Objectives ::
A: In the Halloween time-off thread, rewrite the passage from "Now this guy" to "(Apr 12, 2004)", substituting "haunt" for "display".
B: Pick up the Halloween time-off thread from its final line and continue it.

Excerpt to read ::

# A Jerk at Work!



## Eeeekim (Aug 14, 2009)

I have to vent and everyone here will understand.
I work for a small company and only one of us can have a day off at a time and we only get 2 weeks off so I try to save my time because sometime you need to take a day off for something like a sick kid, etc.
A co-worker has managed to sneak in a day off request for HALLOWEEN before me, 3 years in a row!! 
Now this guy never expressed any real love for 'Ween but ever since my display has ramped up and I need time to set it up he started asking off. He is very aware of my display and how much work I put into it.
GRRRRRRRRR!!!!! What a (insert your fav. string of 4 letter words here)!!!


----------



## Zombie-F (Apr 12, 2004)

I used to work in a very small company too. I got into the habit of putting in for the time off a year in advance because of that. Every year on November 1, I would put in for Halloween week off the next year.


----------



## Drago (Sep 5, 2011)

Truly sorry to hear that, if he doesn't do a 'ween display then he it's a real a......


----------



## RoxyBlue (Oct 6, 2008)

Go with the year-in-advance method ZombieF uses. Hopefully your co-worker won't figure out and use that tactic for the following year

Halloween not being a national holiday, this may not work, but perhaps you could suggest to the person in charge of approving days off that there be a fairness policy instituted so the same person does not get the same holiday off every year. Being a small company, it seems appropriate that holiday requests like this one be rotated among the staff.


----------



## Lunatic (Oct 3, 2006)

That sucks. Call in sick. Or at the very least, **** on his tires just for spite.


----------



## Copchick (Apr 10, 2012)

That really stinks Eeeekim. I'd use Zombie-F's suggestion too. I have guys request on the first day of the year certain days off, well in advance. That way they can finalize their plans and be assured they have that day off. If it is Christmas or Thanksgiving and we have a bunch of people wanting the same day, (we must maintain a minimum number of officers) we will then go by seniority. Most times we can accomodate them. 

Talk to the guy and ask him if he would consider changing his mind being that you do a haunt and such. You won't know until you try. Go for it and good luck!


----------



## debbie5 (Mar 2, 2007)

Data section ::

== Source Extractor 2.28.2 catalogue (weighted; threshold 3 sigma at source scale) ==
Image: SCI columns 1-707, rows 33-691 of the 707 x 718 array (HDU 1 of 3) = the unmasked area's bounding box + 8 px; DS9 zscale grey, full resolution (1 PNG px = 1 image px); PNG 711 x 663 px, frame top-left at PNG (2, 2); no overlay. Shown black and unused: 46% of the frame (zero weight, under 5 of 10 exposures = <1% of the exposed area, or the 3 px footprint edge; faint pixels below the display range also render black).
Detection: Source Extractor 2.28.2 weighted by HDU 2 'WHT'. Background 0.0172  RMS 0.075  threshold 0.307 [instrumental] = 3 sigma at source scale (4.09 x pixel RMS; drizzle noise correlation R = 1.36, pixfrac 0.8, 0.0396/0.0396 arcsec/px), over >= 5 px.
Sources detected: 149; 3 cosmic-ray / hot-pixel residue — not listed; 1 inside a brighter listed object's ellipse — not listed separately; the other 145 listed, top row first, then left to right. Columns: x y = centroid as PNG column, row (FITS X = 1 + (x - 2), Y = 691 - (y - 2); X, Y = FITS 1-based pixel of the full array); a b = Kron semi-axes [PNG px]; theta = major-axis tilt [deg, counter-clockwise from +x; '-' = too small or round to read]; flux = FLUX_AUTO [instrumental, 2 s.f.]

Results of the exercise ::
A:
Now this guy never expressed any real love for 'Ween but ever since my haunt has ramped up and I need time to set it up he started asking off. He is very aware of my haunt and how much work I put into it.
GRRRRRRRRR!!!!! What a (insert your fav. string of 4 letter words here)!!!


----------



## Zombie-F (Apr 12, 2004)

B:
I foresee a 24 hour stomach flu coming on, Eekim.


----------



## MapThePlanet (Nov 12, 2010)

That sucks out loud! Put next years request off in tomorrow! And maybe Debbie is right, there DOES seem to be a string of the flu going around right now


----------



## Frighteners Entertainment (Jan 24, 2006)

A couple of good suggestions .... I have learned this year about drawing the line in the sand .... I would confront the person 1st (as someone suggested) see where this leads you ..... next step is to (as someone suggested) get that day off a year in advance.

I'll leave you with this "nice guys finish last" they get everyone's sympathy & support ... still finish last.....something I've learned this year.
Draw your line.


----------



## fontgeek (Jul 24, 2006)

I agree on asking for the day off a year in advance, but not with the spiteful behavior or retribution. That person may have a birthday or special occasion that's important to them. Just because they don't talk to you about it doesn't mean they don't hold the day as being important. Frankly, I'd rather have the day after (November 1st) off to clean up and recover.


----------



## debbie5 (Mar 2, 2007)

I was kidding about the stomach flu thing. If someone sees you working when you are "home, sick" many employers will fire you. I'd offer the guy $20 to take his day off another time & give you his day.....


----------



## BioHazardCustoms (Aug 5, 2009)

Pepper spray in the vents on his car. The problem would solve itself.


----------



## R. Lamb (Oct 11, 2011)

I'm kinda self employed but now and again I do find a need to take on a "Regular" job. I always start with the stipulation that I can work just about any time but, the week before Oct. 31 is not available.


----------



## randomr8 (Oct 24, 2009)

So it sounds like the other employee is doing it for no other reason than to bother you with it... So do they have a special day they want off each year? Take that and see if you can negotiate.


----------



## Copchick (Apr 10, 2012)

Or you can follow randomr8's signature line! Lol! Kidding!


----------



## goneferal (Sep 8, 2010)

I'd just go up to the guy and ask him if he's doing it just to get your goat. If that's the case, then you work with one goofy dude, why would someone do that? Do like a lot of us and ask for it off the year before. Maybe they have something going on that day that you are unaware of, like an anniversary.


----------



## jdubbya (Nov 6, 2005)

If you have any kind of rapport with this other guy, try asking him if he'd be willing to change a date for you or even offer to work something for him at another time. Explain that Halloween is a big deal for you and that you'd really appreciatre having it off. You'll be able to tell by his attitude and response if he's being spiteful or not. If that's the case, then by all mean get your request for next year in to your boss ASAP along with an explanation of your Hallowen activities and how important it is for you. I'm fortunate enough to have seniority in our office and get the vacation planner first so I hav e Halloween week off every year. None of my co-workers mind either which makes it nice.


----------



## BioHazardCustoms (Aug 5, 2009)

My bosses know that I will not be at work on October 31 or November 1. I will work every other holiday, plus my birthday, with no complaints. I have put in for it every year since I started.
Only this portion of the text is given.